On Mon, Jan 25, 2021 at 1:35 PM Mike Rapoport rppt@kernel.org wrote:
On Mon, Jan 25, 2021 at 09:18:04AM -0800, Shakeel Butt wrote:
On Mon, Jan 25, 2021 at 8:20 AM Matthew Wilcox willy@infradead.org wrote:
On Thu, Jan 21, 2021 at 02:27:20PM +0200, Mike Rapoport wrote:
From: Mike Rapoport rppt@linux.ibm.com
Account memory consumed by secretmem to memcg. The accounting is updated when the memory is actually allocated and freed.
I though about doing per-page accounting, but then one would be able to create a lot of secretmem file descriptors, use only a page from each while actual memory consumption will be way higher.
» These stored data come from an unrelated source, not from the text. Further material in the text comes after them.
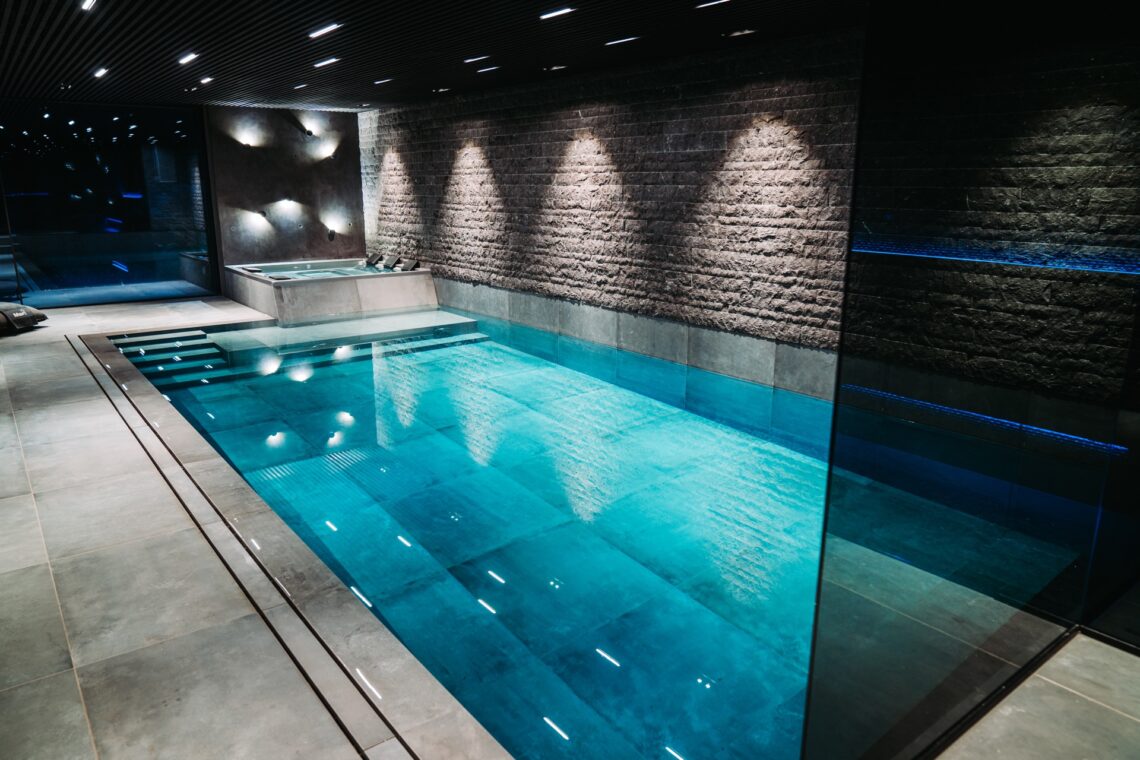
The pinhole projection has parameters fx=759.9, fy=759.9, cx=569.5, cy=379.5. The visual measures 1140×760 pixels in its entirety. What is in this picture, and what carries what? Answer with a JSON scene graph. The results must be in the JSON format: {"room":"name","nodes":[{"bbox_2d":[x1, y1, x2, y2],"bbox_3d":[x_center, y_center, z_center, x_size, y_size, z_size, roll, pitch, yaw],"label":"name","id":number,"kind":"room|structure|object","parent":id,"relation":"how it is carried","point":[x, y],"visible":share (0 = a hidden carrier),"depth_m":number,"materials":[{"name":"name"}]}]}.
{"room":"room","nodes":[
{"label":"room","id":0,"kind":"room"},
{"bbox_2d":[0,102,219,307],"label":"glass wall","id":1,"kind":"structure","parent":0,"point":[94,158],"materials":[{"name":"glass"}]},
{"bbox_2d":[205,106,364,280],"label":"back wall","id":2,"kind":"structure","parent":0,"point":[360,240],"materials":[{"name":"stone"}]},
{"bbox_2d":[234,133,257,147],"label":"wall lamp","id":3,"kind":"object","parent":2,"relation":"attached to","point":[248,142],"visible":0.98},
{"bbox_2d":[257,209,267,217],"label":"wall lamp","id":4,"kind":"object","parent":2,"relation":"attached to","point":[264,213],"visible":0.99,"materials":[{"name":"black metal"}]},
{"bbox_2d":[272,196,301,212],"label":"wall lamp","id":5,"kind":"object","parent":2,"relation":"attached to","point":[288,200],"visible":0.98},
{"bbox_2d":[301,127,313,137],"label":"wall lamp","id":6,"kind":"object","parent":2,"relation":"attached to","point":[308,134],"visible":0.99,"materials":[{"name":"black metal"}]},
{"bbox_2d":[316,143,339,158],"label":"wall lamp","id":7,"kind":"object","parent":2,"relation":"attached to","point":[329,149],"visible":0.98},
{"bbox_2d":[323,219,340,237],"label":"wall lamp","id":8,"kind":"object","parent":2,"relation":"attached to","point":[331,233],"visible":0.99,"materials":[{"name":"black metal"}]},
{"bbox_2d":[0,0,884,110],"bbox_3d":[-1.974,-2.979,5.992,7.759,0.160,15.106,-11,18,-37],"label":"ceiling","id":9,"kind":"structure","parent":0,"point":[574,18],"depth_m":7.18,"materials":[{"name":"wood"}]},
{"bbox_2d":[79,0,96,11],"bbox_3d":[-3.588,-2.816,5.674,0.115,0.050,0.302,-11,18,-37],"label":"ceiling light","id":10,"kind":"object","parent":9,"relation":"attached to","point":[88,3],"visible":0.97,"depth_m":5.70,"materials":[{"name":"white"}]},
{"bbox_2d":[93,66,108,78],"bbox_3d":[-5.477,-3.606,8.895,0.165,0.056,0.322,-11,18,-37],"label":"ceiling light","id":11,"kind":"object","parent":9,"relation":"attached to","point":[101,72],"visible":0.97,"depth_m":8.88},
{"bbox_2d":[178,51,198,65],"bbox_3d":[-3.969,-3.367,7.934,0.187,0.065,0.363,-11,18,-37],"label":"ceiling light","id":12,"kind":"object","parent":9,"relation":"attached to","point":[186,58],"visible":0.97,"depth_m":7.92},
{"bbox_2d":[199,75,213,84],"bbox_3d":[-4.535,-3.757,9.519,0.178,0.057,0.256,-11,18,-37],"label":"ceiling light","id":13,"kind":"object","parent":9,"relation":"attached to","point":[204,80],"visible":0.97,"depth_m":9.49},
{"bbox_2d":[293,82,307,89],"bbox_3d":[-3.633,-3.973,10.285,0.192,0.052,0.239,-11,18,-37],"label":"ceiling light","id":14,"kind":"object","parent":9,"relation":"attached to","point":[304,85],"visible":0.97,"depth_m":10.25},
{"bbox_2d":[308,22,342,38],"bbox_3d":[-2.101,-3.016,6.543,0.152,0.055,0.384,-11,18,-37],"label":"ceiling light","id":15,"kind":"object","parent":9,"relation":"attached to","point":[326,29],"visible":0.98,"depth_m":6.52,"materials":[{"name":"white"}]},
{"bbox_2d":[313,56,340,67],"bbox_3d":[-2.673,-3.496,8.362,0.170,0.055,0.324,-11,18,-37],"label":"ceiling light","id":16,"kind":"object","parent":9,"relation":"attached to","point":[331,60],"visible":0.97,"depth_m":8.33,"materials":[{"name":"white"}]},
{"bbox_2d":[373,77,392,84],"bbox_3d":[-2.400,-3.856,9.800,0.150,0.048,0.291,-11,18,-37],"label":"ceiling light","id":17,"kind":"object","parent":9,"relation":"attached to","point":[384,80],"visible":0.97,"depth_m":9.76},
{"bbox_2d":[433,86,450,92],"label":"ceiling light","id":18,"kind":"object","parent":9,"relation":"attached to","point":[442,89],"visible":0.98,"depth_m":10.44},
{"bbox_2d":[463,54,489,63],"bbox_3d":[-0.994,-3.451,8.161,0.156,0.051,0.326,-11,18,-37],"label":"ceiling light","id":19,"kind":"object","parent":9,"relation":"attached to","point":[467,60],"visible":0.96,"depth_m":8.13,"materials":[{"name":"white"}]},
{"bbox_2d":[476,64,500,72],"bbox_3d":[-0.930,-3.602,8.796,0.201,0.049,0.277,-11,18,-37],"label":"ceiling light","id":20,"kind":"object","parent":9,"relation":"attached to","point":[487,69],"visible":0.97,"depth_m":8.75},
{"bbox_2d":[545,64,567,71],"bbox_3d":[-0.156,-3.567,8.687,0.211,0.059,0.214,-11,18,-37],"label":"ceiling light","id":21,"kind":"object","parent":9,"relation":"attached to","point":[558,67],"visible":0.98,"depth_m":8.65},
{"bbox_2d":[539,6,575,20],"bbox_3d":[-0.094,-2.858,5.908,0.153,0.048,0.302,-11,18,-37],"label":"ceiling light","id":22,"kind":"object","parent":9,"relation":"attached to","point":[567,9],"visible":0.97,"depth_m":5.89,"materials":[{"name":"white"}]},
{"bbox_2d":[604,35,640,46],"bbox_3d":[0.501,-3.188,7.137,0.148,0.041,0.354,-11,18,-37],"label":"ceiling light","id":23,"kind":"object","parent":9,"relation":"attached to","point":[623,40],"visible":0.97,"depth_m":7.11,"materials":[{"name":"white"}]},
{"bbox_2d":[695,0,730,8],"bbox_3d":[1.087,-2.790,5.597,0.138,0.042,0.319,-11,18,-37],"label":"ceiling light","id":24,"kind":"object","parent":9,"relation":"attached to","point":[701,5],"visible":0.97,"depth_m":5.63,"materials":[{"name":"white"}]},
{"bbox_2d":[724,28,756,37],"bbox_3d":[1.487,-3.030,6.624,0.185,0.060,0.256,-11,18,-37],"label":"ceiling light","id":25,"kind":"object","parent":9,"relation":"attached to","point":[744,32],"visible":0.99,"depth_m":6.60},
{"bbox_2d":[0,292,1137,759],"bbox_3d":[-2.616,0.468,5.849,6.507,0.173,15.877,-11,18,-37],"label":"floor","id":26,"kind":"structure","parent":0,"point":[74,694],"depth_m":3.32,"materials":[{"name":"grey tile"}]},
{"bbox_2d":[0,302,47,332],"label":"cushion","id":27,"kind":"object","parent":26,"relation":"on","point":[25,309],"visible":0.99,"depth_m":10.24,"materials":[{"name":"fabric"}]},
{"bbox_2d":[223,258,438,324],"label":"hot tub","id":28,"kind":"object","parent":26,"relation":"on","point":[335,286],"visible":0.95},
{"bbox_2d":[365,252,382,267],"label":"headrest","id":29,"kind":"object","parent":28,"relation":"on","point":[369,262],"visible":0.96,"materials":[{"name":"black"}]},
{"bbox_2d":[380,253,401,269],"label":"headrest","id":30,"kind":"object","parent":28,"relation":"on","point":[391,262],"visible":0.96,"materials":[{"name":"black"}]},
{"bbox_2d":[397,258,419,271],"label":"headrest","id":31,"kind":"object","parent":28,"relation":"on","point":[411,266],"visible":0.86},
{"bbox_2d":[96,310,857,759],"bbox_3d":[-1.046,0.305,7.389,4.464,0.832,9.415,-11,18,-37],"label":"swimming pool","id":32,"kind":"object","parent":26,"relation":"in","point":[503,586],"visible":0.71,"depth_m":5.08,"materials":[{"name":"teal liquid"}]},
{"bbox_2d":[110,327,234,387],"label":"steps","id":33,"kind":"structure","parent":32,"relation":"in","point":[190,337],"depth_m":9.48,"materials":[{"name":"stone"}]},
{"bbox_2d":[797,0,1139,759],"bbox_3d":[1.501,-0.173,2.465,2.164,2.915,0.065,-11,18,-37],"label":"glass panel","id":34,"kind":"object","parent":26,"relation":"on","point":[862,515],"visible":0.99,"depth_m":2.22,"materials":[{"name":"glass"}]},
{"bbox_2d":[363,30,862,398],"bbox_3d":[0.381,-1.875,9.352,0.247,3.450,12.590,-11,18,-37],"label":"stone wall","id":35,"kind":"structure","parent":0,"point":[574,282],"depth_m":8.56,"materials":[{"name":"grey stone"}]},
{"bbox_2d":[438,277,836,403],"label":"stone wainscot","id":36,"kind":"object","parent":35,"relation":"attached to","point":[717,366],"visible":0.65,"depth_m":8.70,"materials":[{"name":"grey stone"}]}
]}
I think this is wrong. It fails to account subsequent allocators from the same PMD. If you want to track like this, you need separate pools per memcg.
Are these secretmem pools shared between different jobs/memcgs?
A secretmem pool is per anonymous file descriptor and this file descriptor can be shared only explicitly between several processes. So, the secretmem pool should not be shared between different jobs/memcg. Of course, it's possible to spread threads of a process across different memcgs, but in that case the accounting will be similar to what's happening today with sl*b.
I don't think memcg accounting for sl*b works like that.
The first thread to cause kmalloc() will be charged for the allocation of the entire slab and subsequent allocations from that slab will not be accounted.
The latest kernel does object level memcg accounting. So, each allocation from these threads will correctly charge their own memcgs.